Exposure variables were the 4 individual sleep disturbances and a sleep score. Sleep score was calculated as the mean of the participant's replies to the 4 sleep questions: "all the time" (scoring 100%), "a large part of the time" (scoring 67%), "rarely" (scoring 33%), or "never" (scoring 0%) and was categorized as 0, 1–10, 11–20 (reference), 21–30, 31–40, 41–50, or >50. The category 11–20 was used as the reference category because this group of men had the highest sperm count. First, semen quality, testis size, and reproductive hormone levels were compared for men in relation to sleep disturbances and sleep score categorized as 0, 1–20, 20–40, or >40. Then we compared the distributions of the variables from the questionnaires and physical examinations among men with different sleep disturbance scores by χ test in order to identify potential confounders. Finally, data were analyzed using multiple linear regression analyses. Normally distributed outcome variables were entered directly into the model as continuous variables.

Because of the nonnormal (skewed) distributions of sperm concentration, total sperm count, calculated free testosterone, and FSH and increasing variances, they were analyzed on a natural logarithmic scale and back-transformed to obtain the percentage of change in these parameters. Covariates initially included factors possibly associated with semen parameters, reproductive hormone levels, or sleep score and were then excluded stepwise if they did not change the estimate by more than 10%. The same set of confounders was used for all semen parameters: period of abstinence (transformed by natural logarithm), alcohol intake, smoking, and age and, for sperm motility, also duration between the time of ejaculation and analysis of the sample, categorized as shown in Table 1. The analyses of reproductive hormones were adjusted for time of blood sampling, smoking, and BMI. Tests for trend were performed by inserting the categorical sleep variable into the model, assuming the association to be linear.
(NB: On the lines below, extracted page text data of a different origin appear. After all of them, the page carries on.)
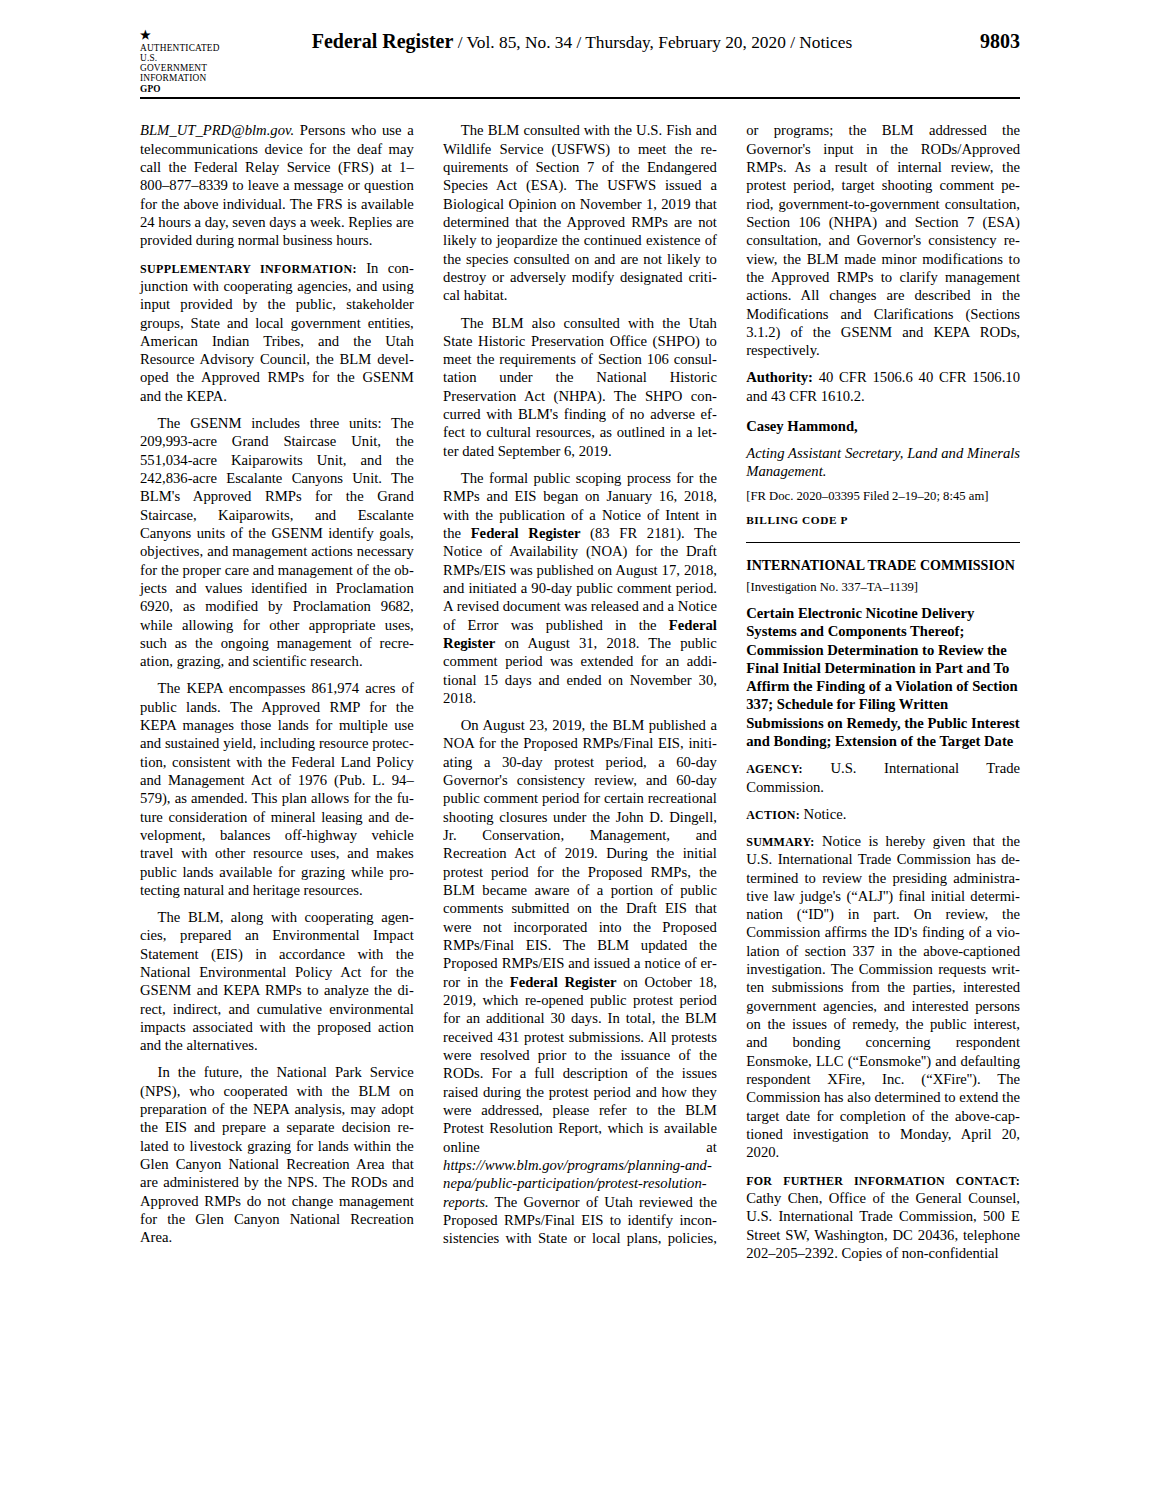★ Authenticated
U.S. Government
Information
GPO
Federal Register / Vol. 85, No. 34 / Thursday, February 20, 2020 / Notices
9803
BLM_UT_PRD@blm.gov. Persons who use a telecommunications device for the deaf may call the Federal Relay Service (FRS) at 1–800–877–8339 to leave a message or question for the above individual. The FRS is available 24 hours a day, seven days a week. Replies are provided during normal business hours.
Supplementary Information: In conjunction with cooperating agencies, and using input provided by the public, stakeholder groups, State and local government entities, American Indian Tribes, and the Utah Resource Advisory Council, the BLM developed the Approved RMPs for the GSENM and the KEPA.
The GSENM includes three units: The 209,993-acre Grand Staircase Unit, the 551,034-acre Kaiparowits Unit, and the 242,836-acre Escalante Canyons Unit. The BLM's Approved RMPs for the Grand Staircase, Kaiparowits, and Escalante Canyons units of the GSENM identify goals, objectives, and management actions necessary for the proper care and management of the objects and values identified in Proclamation 6920, as modified by Proclamation 9682, while allowing for other appropriate uses, such as the ongoing management of recreation, grazing, and scientific research.
The KEPA encompasses 861,974 acres of public lands. The Approved RMP for the KEPA manages those lands for multiple use and sustained yield, including resource protection, consistent with the Federal Land Policy and Management Act of 1976 (Pub. L. 94–579), as amended. This plan allows for the future consideration of mineral leasing and development, balances off-highway vehicle travel with other resource uses, and makes public lands available for grazing while protecting natural and heritage resources.
The BLM, along with cooperating agencies, prepared an Environmental Impact Statement (EIS) in accordance with the National Environmental Policy Act for the GSENM and KEPA RMPs to analyze the direct, indirect, and cumulative environmental impacts associated with the proposed action and the alternatives.
In the future, the National Park Service (NPS), who cooperated with the BLM on preparation of the NEPA analysis, may adopt the EIS and prepare a separate decision related to livestock grazing for lands within the Glen Canyon National Recreation Area that are administered by the NPS. The RODs and Approved RMPs do not change management for the Glen Canyon National Recreation Area.
The BLM consulted with the U.S. Fish and Wildlife Service (USFWS) to meet the requirements of Section 7 of the Endangered Species Act (ESA). The USFWS issued a Biological Opinion on November 1, 2019 that determined that the Approved RMPs are not likely to jeopardize the continued existence of the species consulted on and are not likely to destroy or adversely modify designated critical habitat.
The BLM also consulted with the Utah State Historic Preservation Office (SHPO) to meet the requirements of Section 106 consultation under the National Historic Preservation Act (NHPA). The SHPO concurred with BLM's finding of no adverse effect to cultural resources, as outlined in a letter dated September 6, 2019.
The formal public scoping process for the RMPs and EIS began on January 16, 2018, with the publication of a Notice of Intent in the Federal Register (83 FR 2181). The Notice of Availability (NOA) for the Draft RMPs/EIS was published on August 17, 2018, and initiated a 90-day public comment period. A revised document was released and a Notice of Error was published in the Federal Register on August 31, 2018. The public comment period was extended for an additional 15 days and ended on November 30, 2018.
On August 23, 2019, the BLM published a NOA for the Proposed RMPs/Final EIS, initiating a 30-day protest period, a 60-day Governor's consistency review, and 60-day public comment period for certain recreational shooting closures under the John D. Dingell, Jr. Conservation, Management, and Recreation Act of 2019. During the initial protest period for the Proposed RMPs, the BLM became aware of a portion of public comments submitted on the Draft EIS that were not incorporated into the Proposed RMPs/Final EIS. The BLM updated the Proposed RMPs/EIS and issued a notice of error in the Federal Register on October 18, 2019, which re-opened public protest period for an additional 30 days. In total, the BLM received 431 protest submissions. All protests were resolved prior to the issuance of the RODs. For a full description of the issues raised during the protest period and how they were addressed, please refer to the BLM Protest Resolution Report, which is available online at https://www.blm.gov/programs/planning-and-nepa/public-participation/protest-resolution-reports. The Governor of Utah reviewed the Proposed RMPs/Final EIS to identify inconsistencies with State or local plans, policies, or programs; the BLM addressed the Governor's input in the RODs/Approved RMPs. As a result of internal review, the protest period, target shooting comment period, government-to-government consultation, Section 106 (NHPA) and Section 7 (ESA) consultation, and Governor's consistency review, the BLM made minor modifications to the Approved RMPs to clarify management actions. All changes are described in the Modifications and Clarifications (Sections 3.1.2) of the GSENM and KEPA RODs, respectively.
Authority: 40 CFR 1506.6 40 CFR 1506.10 and 43 CFR 1610.2.
Casey Hammond,
Acting Assistant Secretary, Land and Minerals Management.
[FR Doc. 2020–03395 Filed 2–19–20; 8:45 am]
Billing code P
INTERNATIONAL TRADE COMMISSION
[Investigation No. 337–TA–1139]
Certain Electronic Nicotine Delivery Systems and Components Thereof; Commission Determination to Review the Final Initial Determination in Part and To Affirm the Finding of a Violation of Section 337; Schedule for Filing Written Submissions on Remedy, the Public Interest and Bonding; Extension of the Target Date
Agency: U.S. International Trade Commission.
Action: Notice.
Summary: Notice is hereby given that the U.S. International Trade Commission has determined to review the presiding administrative law judge's (“ALJ'') final initial determination (“ID'') in part. On review, the Commission affirms the ID's finding of a violation of section 337 in the above-captioned investigation. The Commission requests written submissions from the parties, interested government agencies, and interested persons on the issues of remedy, the public interest, and bonding concerning respondent Eonsmoke, LLC (“Eonsmoke'') and defaulting respondent XFire, Inc. (“XFire''). The Commission has also determined to extend the target date for completion of the above-captioned investigation to Monday, April 20, 2020.
For Further Information Contact: Cathy Chen, Office of the General Counsel, U.S. International Trade Commission, 500 E Street SW, Washington, DC 20436, telephone 202–205–2392. Copies of non-confidential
Because depression may cause sleep disturbances, we repeated the analyses after excluding the 21 men who had ever had depression diagnosed by a physician. Because the association between sleep disturbances and semen quality and reproductive hormone levels may be mediated through alcohol consumption and smoking habits, we repeated the analyses without adjustment for these factors. In addition, because being overweight may lead to sleep disturbances, we evaluated whether BMI modified the effect by stratifying results according to BMI. The results are presented as regression coefficients with 95% confidence intervals. We evaluated the fit of the regression models by testing the residuals for normality and by inspecting the residual plots.